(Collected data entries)

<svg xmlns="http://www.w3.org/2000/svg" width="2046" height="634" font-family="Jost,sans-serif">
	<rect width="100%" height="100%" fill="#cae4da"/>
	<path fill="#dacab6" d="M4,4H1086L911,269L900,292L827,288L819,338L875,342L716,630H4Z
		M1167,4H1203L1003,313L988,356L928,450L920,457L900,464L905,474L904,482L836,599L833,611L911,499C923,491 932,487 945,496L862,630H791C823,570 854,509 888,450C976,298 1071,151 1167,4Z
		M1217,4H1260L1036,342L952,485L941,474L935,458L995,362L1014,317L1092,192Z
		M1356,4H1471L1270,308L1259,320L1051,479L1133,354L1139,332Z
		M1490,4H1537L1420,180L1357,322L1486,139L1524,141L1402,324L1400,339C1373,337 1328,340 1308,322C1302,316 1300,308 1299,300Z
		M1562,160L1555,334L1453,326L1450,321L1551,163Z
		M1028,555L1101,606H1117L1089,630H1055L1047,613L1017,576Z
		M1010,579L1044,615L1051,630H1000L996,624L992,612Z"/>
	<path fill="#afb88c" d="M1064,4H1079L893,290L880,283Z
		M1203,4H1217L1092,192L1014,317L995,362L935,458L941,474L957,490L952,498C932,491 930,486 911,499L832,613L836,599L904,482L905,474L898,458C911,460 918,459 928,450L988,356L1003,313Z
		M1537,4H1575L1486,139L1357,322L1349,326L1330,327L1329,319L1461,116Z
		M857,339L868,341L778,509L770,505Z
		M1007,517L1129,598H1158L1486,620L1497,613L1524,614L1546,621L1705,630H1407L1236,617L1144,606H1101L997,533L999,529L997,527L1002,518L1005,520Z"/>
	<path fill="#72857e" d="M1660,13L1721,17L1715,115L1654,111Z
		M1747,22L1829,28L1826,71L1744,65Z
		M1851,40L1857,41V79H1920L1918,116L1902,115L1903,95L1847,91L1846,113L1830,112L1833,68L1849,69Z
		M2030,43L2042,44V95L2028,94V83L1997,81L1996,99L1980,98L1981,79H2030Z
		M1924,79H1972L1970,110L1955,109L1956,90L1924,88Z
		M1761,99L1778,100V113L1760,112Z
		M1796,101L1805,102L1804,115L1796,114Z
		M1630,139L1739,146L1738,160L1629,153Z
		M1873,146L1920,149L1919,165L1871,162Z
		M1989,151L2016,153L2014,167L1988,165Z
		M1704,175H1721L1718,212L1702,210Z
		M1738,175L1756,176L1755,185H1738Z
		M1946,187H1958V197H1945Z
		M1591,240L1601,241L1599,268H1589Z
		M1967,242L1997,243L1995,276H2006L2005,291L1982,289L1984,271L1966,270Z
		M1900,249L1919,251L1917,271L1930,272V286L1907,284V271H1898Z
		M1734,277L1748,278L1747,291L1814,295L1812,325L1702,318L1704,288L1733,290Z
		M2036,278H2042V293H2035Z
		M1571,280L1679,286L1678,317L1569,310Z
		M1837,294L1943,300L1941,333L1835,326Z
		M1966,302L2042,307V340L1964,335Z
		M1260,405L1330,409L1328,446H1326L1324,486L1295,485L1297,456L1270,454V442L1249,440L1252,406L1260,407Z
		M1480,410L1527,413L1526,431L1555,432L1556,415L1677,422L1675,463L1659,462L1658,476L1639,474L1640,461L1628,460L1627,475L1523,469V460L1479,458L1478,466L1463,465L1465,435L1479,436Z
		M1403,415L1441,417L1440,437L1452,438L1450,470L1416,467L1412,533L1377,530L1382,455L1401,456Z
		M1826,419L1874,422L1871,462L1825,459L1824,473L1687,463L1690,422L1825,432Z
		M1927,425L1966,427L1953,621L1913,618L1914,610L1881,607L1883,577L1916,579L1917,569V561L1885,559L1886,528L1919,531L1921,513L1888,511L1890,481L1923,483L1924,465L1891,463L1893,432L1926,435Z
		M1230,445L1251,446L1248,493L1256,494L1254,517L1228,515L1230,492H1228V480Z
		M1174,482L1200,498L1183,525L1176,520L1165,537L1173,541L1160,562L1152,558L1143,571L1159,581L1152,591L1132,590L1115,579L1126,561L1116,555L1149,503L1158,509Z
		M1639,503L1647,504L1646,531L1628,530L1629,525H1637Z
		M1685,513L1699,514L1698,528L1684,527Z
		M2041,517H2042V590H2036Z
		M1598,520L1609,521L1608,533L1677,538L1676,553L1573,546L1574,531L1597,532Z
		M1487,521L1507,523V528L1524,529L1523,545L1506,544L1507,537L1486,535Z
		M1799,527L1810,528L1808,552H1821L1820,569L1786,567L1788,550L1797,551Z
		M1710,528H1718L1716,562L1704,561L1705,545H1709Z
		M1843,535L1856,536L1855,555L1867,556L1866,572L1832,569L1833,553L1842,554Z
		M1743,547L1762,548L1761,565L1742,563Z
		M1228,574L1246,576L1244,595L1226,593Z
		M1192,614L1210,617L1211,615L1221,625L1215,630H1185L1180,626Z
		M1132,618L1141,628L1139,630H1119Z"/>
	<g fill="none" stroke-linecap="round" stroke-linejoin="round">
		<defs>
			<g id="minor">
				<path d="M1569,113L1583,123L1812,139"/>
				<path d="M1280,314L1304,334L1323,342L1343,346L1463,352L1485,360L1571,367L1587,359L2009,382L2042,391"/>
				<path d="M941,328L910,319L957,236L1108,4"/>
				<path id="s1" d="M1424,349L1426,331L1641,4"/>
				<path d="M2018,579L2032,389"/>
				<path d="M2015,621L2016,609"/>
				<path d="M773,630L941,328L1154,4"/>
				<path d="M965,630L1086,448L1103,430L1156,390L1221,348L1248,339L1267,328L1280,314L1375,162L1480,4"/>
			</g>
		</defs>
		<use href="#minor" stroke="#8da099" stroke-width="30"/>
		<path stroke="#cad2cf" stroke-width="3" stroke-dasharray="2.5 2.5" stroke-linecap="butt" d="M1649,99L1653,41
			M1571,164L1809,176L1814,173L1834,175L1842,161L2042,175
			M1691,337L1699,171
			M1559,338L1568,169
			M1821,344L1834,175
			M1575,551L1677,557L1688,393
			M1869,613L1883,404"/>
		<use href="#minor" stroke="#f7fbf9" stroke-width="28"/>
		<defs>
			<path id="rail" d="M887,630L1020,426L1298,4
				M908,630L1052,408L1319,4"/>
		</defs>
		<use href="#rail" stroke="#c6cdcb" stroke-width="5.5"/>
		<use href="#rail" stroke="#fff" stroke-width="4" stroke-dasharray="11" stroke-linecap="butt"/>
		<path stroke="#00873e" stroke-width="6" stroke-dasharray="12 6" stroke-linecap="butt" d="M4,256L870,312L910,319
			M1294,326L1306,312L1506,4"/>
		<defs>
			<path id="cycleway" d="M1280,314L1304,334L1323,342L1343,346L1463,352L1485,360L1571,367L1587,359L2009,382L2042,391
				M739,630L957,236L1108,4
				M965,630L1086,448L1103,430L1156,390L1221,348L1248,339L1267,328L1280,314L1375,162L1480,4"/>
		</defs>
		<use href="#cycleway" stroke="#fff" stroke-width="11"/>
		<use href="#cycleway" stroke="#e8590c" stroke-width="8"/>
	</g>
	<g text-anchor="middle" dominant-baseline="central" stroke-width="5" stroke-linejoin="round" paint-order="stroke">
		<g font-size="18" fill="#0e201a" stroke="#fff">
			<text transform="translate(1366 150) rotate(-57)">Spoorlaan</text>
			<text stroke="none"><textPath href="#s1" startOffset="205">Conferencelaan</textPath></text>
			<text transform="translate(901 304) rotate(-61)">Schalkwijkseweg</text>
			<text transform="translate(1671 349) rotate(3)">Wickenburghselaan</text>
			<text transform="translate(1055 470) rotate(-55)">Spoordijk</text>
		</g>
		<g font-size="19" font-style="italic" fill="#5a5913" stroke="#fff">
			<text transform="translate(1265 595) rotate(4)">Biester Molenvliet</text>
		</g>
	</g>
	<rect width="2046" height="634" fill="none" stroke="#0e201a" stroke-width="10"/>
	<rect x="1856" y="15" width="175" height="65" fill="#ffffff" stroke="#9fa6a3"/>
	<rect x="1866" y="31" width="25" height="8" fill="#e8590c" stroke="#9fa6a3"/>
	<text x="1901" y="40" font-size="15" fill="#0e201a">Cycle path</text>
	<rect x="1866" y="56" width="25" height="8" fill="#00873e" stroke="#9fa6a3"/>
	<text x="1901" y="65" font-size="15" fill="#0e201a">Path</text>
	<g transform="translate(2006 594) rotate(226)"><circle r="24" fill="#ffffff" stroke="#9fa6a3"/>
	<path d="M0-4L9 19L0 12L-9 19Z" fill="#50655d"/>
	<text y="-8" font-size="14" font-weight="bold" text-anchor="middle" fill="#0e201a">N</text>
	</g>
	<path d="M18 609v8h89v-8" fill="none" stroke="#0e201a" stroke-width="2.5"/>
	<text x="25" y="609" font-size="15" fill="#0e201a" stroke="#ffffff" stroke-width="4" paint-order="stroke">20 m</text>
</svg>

Aim of the exercise
Extract every line above that contains the word "middle".

Solution
	<g text-anchor="middle" dominant-baseline="central" stroke-width="5" stroke-linejoin="round" paint-order="stroke">
	<text y="-8" font-size="14" font-weight="bold" text-anchor="middle" fill="#0e201a">N</text>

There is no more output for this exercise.